R. I haven’t thought about it much. I would say the first thing I would do is treat my children [otra hija de Melton también tiene diabetes]. And we would have a great party. Then I would think about a way to freeze the cells. Now we have to administer the live cells to the patient. But it would be great if when a patient went to a clinic in Spain the doctor had these frozen cells available and could inject them directly.
Q. Would that make the treatment cheaper? Because I sense that in principle it will be expensive.
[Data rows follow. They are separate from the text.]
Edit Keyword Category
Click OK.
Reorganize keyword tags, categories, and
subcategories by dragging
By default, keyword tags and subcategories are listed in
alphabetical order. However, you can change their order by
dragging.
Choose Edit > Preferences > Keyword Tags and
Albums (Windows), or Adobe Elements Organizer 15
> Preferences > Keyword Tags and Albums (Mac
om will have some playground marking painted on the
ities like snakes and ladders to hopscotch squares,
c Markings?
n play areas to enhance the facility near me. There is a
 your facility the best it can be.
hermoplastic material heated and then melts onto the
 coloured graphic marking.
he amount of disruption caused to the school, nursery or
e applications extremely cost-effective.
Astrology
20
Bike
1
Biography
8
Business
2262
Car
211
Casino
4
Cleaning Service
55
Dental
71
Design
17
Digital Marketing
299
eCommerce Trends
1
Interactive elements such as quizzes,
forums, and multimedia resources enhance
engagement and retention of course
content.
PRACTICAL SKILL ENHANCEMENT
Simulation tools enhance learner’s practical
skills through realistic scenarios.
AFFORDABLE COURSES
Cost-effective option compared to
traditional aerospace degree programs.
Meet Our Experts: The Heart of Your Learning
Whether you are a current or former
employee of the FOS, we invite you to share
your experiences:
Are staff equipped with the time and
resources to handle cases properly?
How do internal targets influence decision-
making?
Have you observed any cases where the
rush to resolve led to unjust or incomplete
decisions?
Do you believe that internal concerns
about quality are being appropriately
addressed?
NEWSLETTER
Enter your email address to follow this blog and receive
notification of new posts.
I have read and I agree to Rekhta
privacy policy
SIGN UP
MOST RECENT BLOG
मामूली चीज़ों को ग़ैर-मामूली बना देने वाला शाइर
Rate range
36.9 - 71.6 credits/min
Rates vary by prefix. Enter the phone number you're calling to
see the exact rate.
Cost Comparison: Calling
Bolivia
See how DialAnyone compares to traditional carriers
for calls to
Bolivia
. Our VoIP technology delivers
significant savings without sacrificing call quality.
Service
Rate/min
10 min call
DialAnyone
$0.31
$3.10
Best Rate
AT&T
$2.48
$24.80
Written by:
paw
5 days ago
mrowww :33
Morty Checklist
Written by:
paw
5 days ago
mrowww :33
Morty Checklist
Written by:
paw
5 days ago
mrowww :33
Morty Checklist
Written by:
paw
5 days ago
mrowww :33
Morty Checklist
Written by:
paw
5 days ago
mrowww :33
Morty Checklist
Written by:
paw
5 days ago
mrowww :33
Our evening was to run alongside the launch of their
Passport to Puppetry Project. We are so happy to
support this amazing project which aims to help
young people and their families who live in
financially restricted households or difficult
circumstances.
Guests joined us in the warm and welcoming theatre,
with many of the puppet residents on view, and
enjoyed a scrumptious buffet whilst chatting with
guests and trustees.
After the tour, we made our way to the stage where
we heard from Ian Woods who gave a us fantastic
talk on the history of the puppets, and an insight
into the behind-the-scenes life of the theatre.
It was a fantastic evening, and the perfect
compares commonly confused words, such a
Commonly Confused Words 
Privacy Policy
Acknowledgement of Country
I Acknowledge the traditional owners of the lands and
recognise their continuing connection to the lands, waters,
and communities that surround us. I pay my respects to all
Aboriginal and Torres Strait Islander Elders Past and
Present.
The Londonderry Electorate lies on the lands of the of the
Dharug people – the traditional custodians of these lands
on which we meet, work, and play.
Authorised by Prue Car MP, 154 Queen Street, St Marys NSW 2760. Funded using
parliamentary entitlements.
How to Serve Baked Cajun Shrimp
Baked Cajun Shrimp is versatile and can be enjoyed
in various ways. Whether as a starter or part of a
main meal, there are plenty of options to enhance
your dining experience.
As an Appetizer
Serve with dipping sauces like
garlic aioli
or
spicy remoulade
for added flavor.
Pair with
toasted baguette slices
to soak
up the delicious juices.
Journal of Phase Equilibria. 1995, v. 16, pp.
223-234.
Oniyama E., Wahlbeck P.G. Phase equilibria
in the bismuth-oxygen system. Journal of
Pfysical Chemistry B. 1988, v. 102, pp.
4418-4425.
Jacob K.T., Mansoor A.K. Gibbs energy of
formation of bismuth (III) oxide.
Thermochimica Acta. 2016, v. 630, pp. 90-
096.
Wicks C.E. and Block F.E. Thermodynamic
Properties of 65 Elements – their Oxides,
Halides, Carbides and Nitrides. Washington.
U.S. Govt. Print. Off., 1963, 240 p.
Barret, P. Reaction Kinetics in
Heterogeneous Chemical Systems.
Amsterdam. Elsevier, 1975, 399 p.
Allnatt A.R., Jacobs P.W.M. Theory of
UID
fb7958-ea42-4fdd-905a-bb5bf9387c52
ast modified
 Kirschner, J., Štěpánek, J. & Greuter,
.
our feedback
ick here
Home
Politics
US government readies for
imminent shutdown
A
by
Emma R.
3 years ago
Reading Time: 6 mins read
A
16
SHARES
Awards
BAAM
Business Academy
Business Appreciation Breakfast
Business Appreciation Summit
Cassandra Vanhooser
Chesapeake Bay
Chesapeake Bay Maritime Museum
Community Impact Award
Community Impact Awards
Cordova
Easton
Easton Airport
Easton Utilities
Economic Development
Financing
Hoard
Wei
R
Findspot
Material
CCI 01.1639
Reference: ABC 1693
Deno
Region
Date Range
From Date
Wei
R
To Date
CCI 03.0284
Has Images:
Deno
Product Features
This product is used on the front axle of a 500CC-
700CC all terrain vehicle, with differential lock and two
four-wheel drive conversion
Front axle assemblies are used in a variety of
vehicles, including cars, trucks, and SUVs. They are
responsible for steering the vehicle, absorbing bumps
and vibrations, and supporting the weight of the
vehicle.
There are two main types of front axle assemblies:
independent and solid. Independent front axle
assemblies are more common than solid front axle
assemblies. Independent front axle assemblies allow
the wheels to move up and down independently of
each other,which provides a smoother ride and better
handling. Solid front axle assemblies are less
R. I am not an economist, but I would say that the price at first will be high. However, as there are so many patients, it will become cheaper. You also have to keep in mind that it will be a one-time outlay, which compared to using insulin for the rest of your life can be a bargain. In any case, it will decrease, as happens with other cutting-edge technologies as time passes after its launch.
Q. Type 2 diabetes is a different disease and its pharmacological treatment goes through other means. Can cell replacement benefit those who suffer from it in some way?
R. Type 2 diabetes is related, but different. The body demands insulin, but cannot respond adequately to it. I think one possibility is that these patients do not have enough producer cells. So it would be possible that at some point the treatment could be used. But I would like to emphasize that many people with type 2 diabetes can benefit from improving their diet and exercising. Somewhat selfishly, I don’t pay the attention I probably should to this disease; I’m really focused on type 1. Every morning when I wake up I think about her. This morning a new experiment occurred to me.
Q. Can you tell me?
R. I want to use genetic modification so that the cells are not rejected by the immune system. Now, our cells tell the body they are transferred to that they are a problem, because they are not its own, so it needs immunosuppression to tolerate them. When you are inside your mother, when you are a fetus, she should reject you, because you express cells from your father. Why doesn’t she do it herself? It’s an interesting question, and it was what she was reflecting on this morning.
Q. What implications could their advances have on treatments for other diseases?
R. There are several, not many, that have to do with missing cells. The best example is Parkinson’s. There are cells in the central part of the brain that make dopamine that fail. If you could convert a stem cell into one that makes dopamine, and put it in the brain, something not easy, there could be a cure.
Q. And in the more distant future, 30 or 40 years, what do you imagine can be achieved with stem cells?
R. Our body is constantly generating cells that become muscles, skin or blood. That’s why if we donate blood we don’t live the rest of our lives in deficit. I think that in that period of time we will know how to stimulate the cells to regenerate. We take it for granted that aging is inevitable, but perhaps it is not, and we can reach 80 years of age in perfect health thanks to this tissue regeneration.
Q. Would this open the door to virtual immortality?
R. Maybe it was possible, but it’s not interesting. I don’t think anyone wants to be immortal. But if you’ve seen your elders age, you’ve seen how brutal the end of life can be. Healthy aging is a realistic goal.